A 88 FM ouviu a psicóloga Aida Cardoso que explicou sobre o luto pela perda de um ente querido

Por: Redação Rádio 88 Fm

Desde os tempos de escola, se aprende que o ser humano nasce, cresce, se reproduz e morre. A morte é, portanto, o fim do ciclo. No caso do ocidente, essa fase é tão importante que se dedica um rito (conjunto de cerimônias), velório, missa de sétimo dia, entre outras celebrações ao morto, além de um feriado (de finados) dedicado aos que se foram. Contudo, a morte ainda é um dos maiores mistérios e a maior dúvida que um ser humano enfrenta. Mas para as pessoas que ficam, resta a dor inevitável da perda e o consequente luto. Por isso, a Rádio 88 FM ouviu a psicóloga Aida Cardoso que concedeu uma entrevista para o Jornal da 88 apresentado por Emanuel Fernandes.

Para a psicóloga, o difícil da perda de um ente querido está relacionado diretamente ao vínculo que é criado em vida. “Quando ente vai embora, a pessoa perde o “objeto” e mantém o vínculo afetivo e representação que não se encerra com a morte. Na verdade, a pessoa busca a todo custo por aquele ente que não existe mais. Por isso, esse afeto pode ser direcionado e preenchido por outra pessoa que seja tão importante como aquela pessoa que partiu ou por outro “objeto” – com a elaboração do luto e aceitação da perda, descreveu Aida.

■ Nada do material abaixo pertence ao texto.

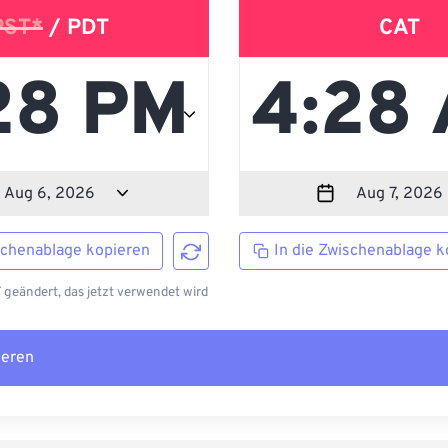
PST*
/ PDT
CAT
schenablage kopieren
In die Zwischenablage k
 geändert, das jetzt verwendet wird
ieren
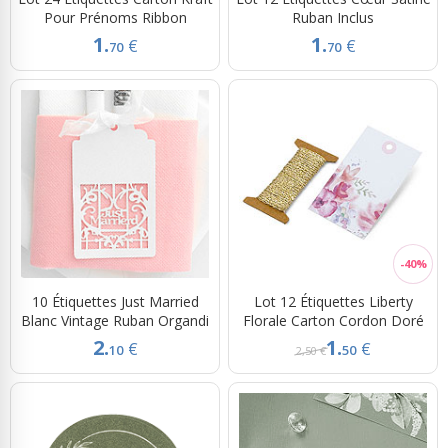
Pour Prénoms Ribbon
Ruban Inclus
1.
1.
€
€
70
70
10 Étiquettes Just Married
Lot 12 Étiquettes Liberty
Blanc Vintage Ruban Organdi
Florale Carton Cordon Doré
2.
1.
€
€
10
50
2,50 €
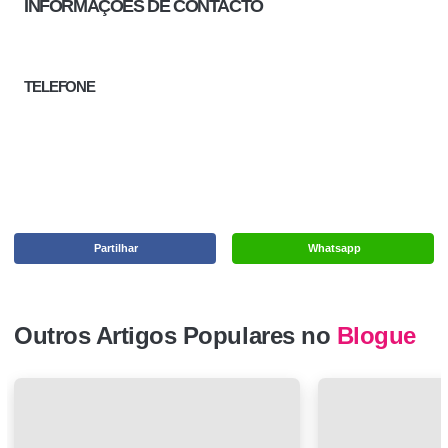
INFORMAÇÕES DE CONTACTO
TELEFONE
Partilhar
Whatsapp
Outros Artigos Populares no
Blogue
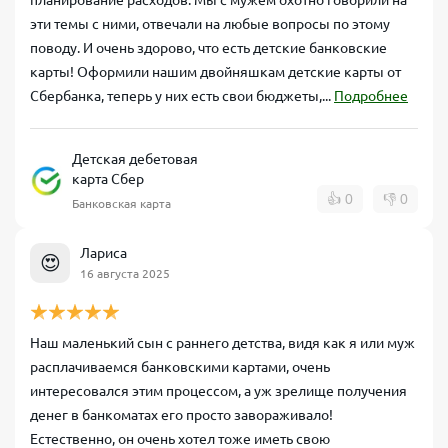
эти темы с ними, отвечали на любые вопросы по этому
поводу. И очень здорово, что есть детские банковские
карты! Оформили нашим двойняшкам детские карты от
Сбербанка, теперь у них есть свои бюджеты,...
Подробнее
Детская дебетовая
карта Сбер
👍
0
👎
0
Банковская карта
Лариса
😍
16 августа 2025
Наш маленький сын с раннего детства, видя как я или муж
расплачиваемся банковскими картами, очень
интересовался этим процессом, а уж зрелище получения
денег в банкоматах его просто завораживало!
Естественно, он очень хотел тоже иметь свою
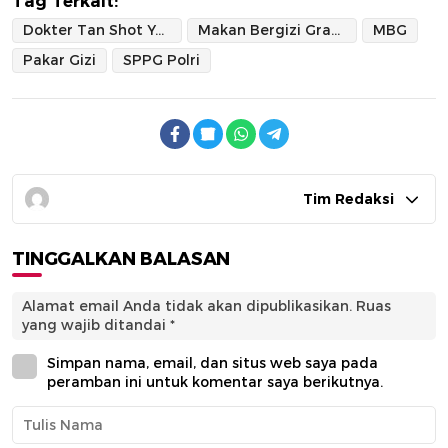
Tag Terkait:
Dokter Tan Shot Yen
Makan Bergizi Gratis
MBG
Pakar Gizi
SPPG Polri
Tim Redaksi
TINGGALKAN BALASAN
Alamat email Anda tidak akan dipublikasikan.
Ruas
yang wajib ditandai
*
Simpan nama, email, dan situs web saya pada
peramban ini untuk komentar saya berikutnya.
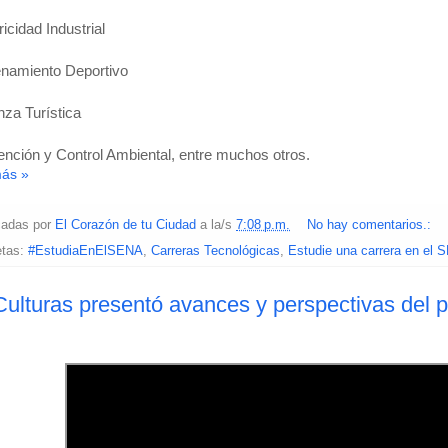
ricidad Industrial
enamiento Deportivo
nza Turística
ención y Control Ambiental, entre muchos otros.
más »
cadas por
El Corazón de tu Ciudad
a la/s
7:08 p.m.
No hay comentarios.:
etas:
#EstudiaEnElSENA
,
Carreras Tecnológicas
,
Estudie una carrera en el
ulturas presentó avances y perspectivas del p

Aida explicou ainda sobre as fases do luto. De acordo com a profissional, o período de desolação se dá em fases diferentes. Cada uma dessas fases é marcada por um comportamento específico. “A partir do 15° dia, o psicólogo pode avaliar se o luto entrou no estágio de depressão. É importante passar pelo processo de luto: ficar quieto, chorar intensamente, tudo isso faz parte do processo, enfim, esses estados são muito parecidos com uma depressão. Entretanto, não deve haver sintomas psicóticos, como por exemplo, delírios, desorganização do comportamento, agressividade, ideação suicida, explicou Aida.

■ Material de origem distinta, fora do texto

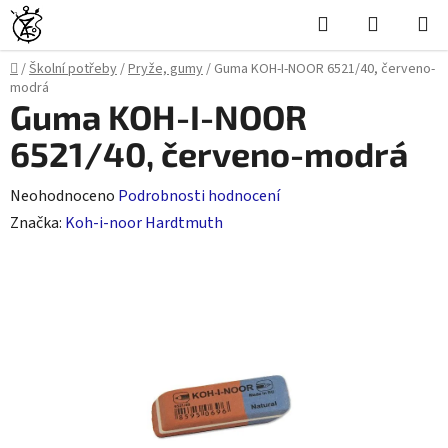
Přejít
Hledat
NÁKUPN
na
KOŠÍK
obsah
Domů
/
Školní potřeby
/
Pryže, gumy
/
Guma KOH-I-NOOR 6521/40, červeno-
modrá
Guma KOH-I-NOOR
6521/40, červeno-modrá
Průměrné
Neohodnoceno
Podrobnosti hodnocení
hodnocení
Značka:
Koh-i-noor Hardtmuth
produktu
je
0,0
z
5
hvězdiček.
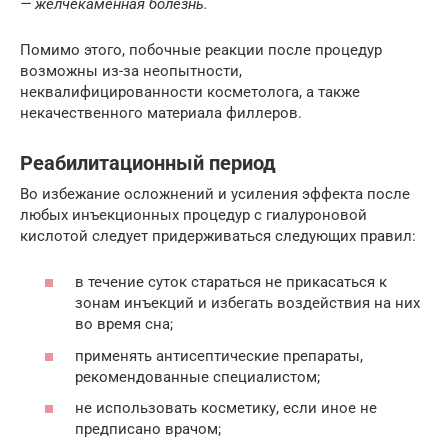
— желчекаменная болезнь.
Помимо этого, побочные реакции после процедур
возможны из-за неопытности,
неквалифицированности косметолога, а также
некачественного материала филлеров.
Реабилитационный период
Во избежание осложнений и усиления эффекта после
любых инъекционных процедур с гиалуроновой
кислотой следует придерживаться следующих правил:
в течение суток стараться не прикасаться к
зонам инъекций и избегать воздействия на них
во время сна;
применять антисептические препараты,
рекомендованные специалистом;
не использовать косметику, если иное не
предписано врачом;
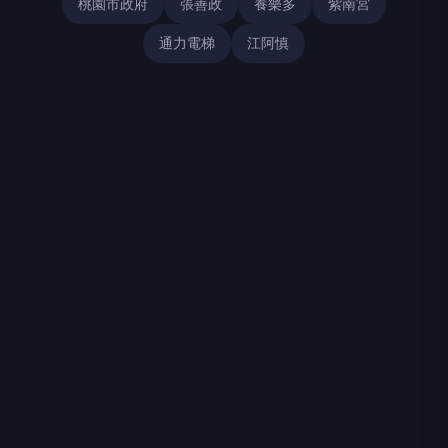
桃園市政府
張善政
養樂多
紫南宮
通力電梯
江阿慎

Ainda complementou sua explicação, descrevendo as fases do luto, que de acordo com a psicóloga, são cinco. “A pessoa nega que a pessoa morreu. A segunda fase é a fase de raiva, um sentimento de abandono, pois se procura pelo ente querido mesmo sabendo que ele não volta. Já a terceira fase, é fase de barganha, ou seja, é uma fase que a pessoa faz uma reflexão e negociação consigo mesmo. A pessoa se pergunta o motivo pelo qual a pessoa morreu no intuito de reverter a situação. A fase da depressão vem em seguida. Está relacionada com a tristeza, o desânimo, a gente pensa como é que será agora já que o nosso ente não está mais presente. A última fase é a de aceitação. Consiste no momento em que se elabora e é aceitado a despedida do ente de fato. Porém, não significa que passamos por todas essas fases e necessariamente nessa ordem”, esclareceu.

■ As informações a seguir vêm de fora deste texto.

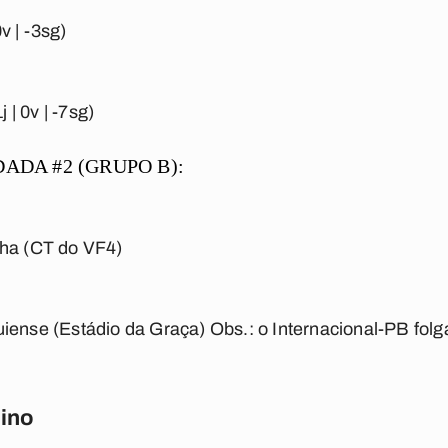
v | -3sg)
 | 0v | -7sg)
DA #2 (GRUPO B):
nha
(CT do VF4)
uiense
(Estádio da Graça)
Obs.:
o Internacional-PB folg
ino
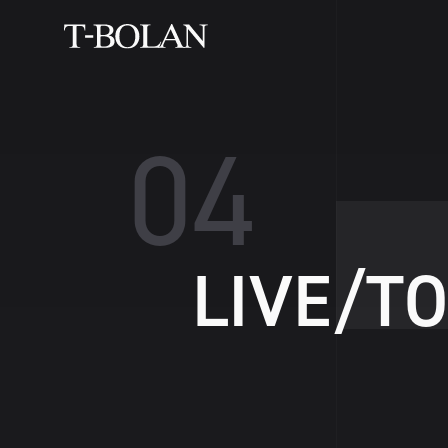
0
4
L
I
V
E
/
T
O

Para finalizar, a psicóloga admite que mesmo diante de estudos, orientações e métodos, o ser humano se comove muito com a morte, apesar desta ser um processo natural. Para Aida, a solidariedade conta muito nessas horas. “Dar um abraço, tentar um consolo, se fazer presente, tentar dividir a dor é fundamental num momento tão difícil”, concluiu.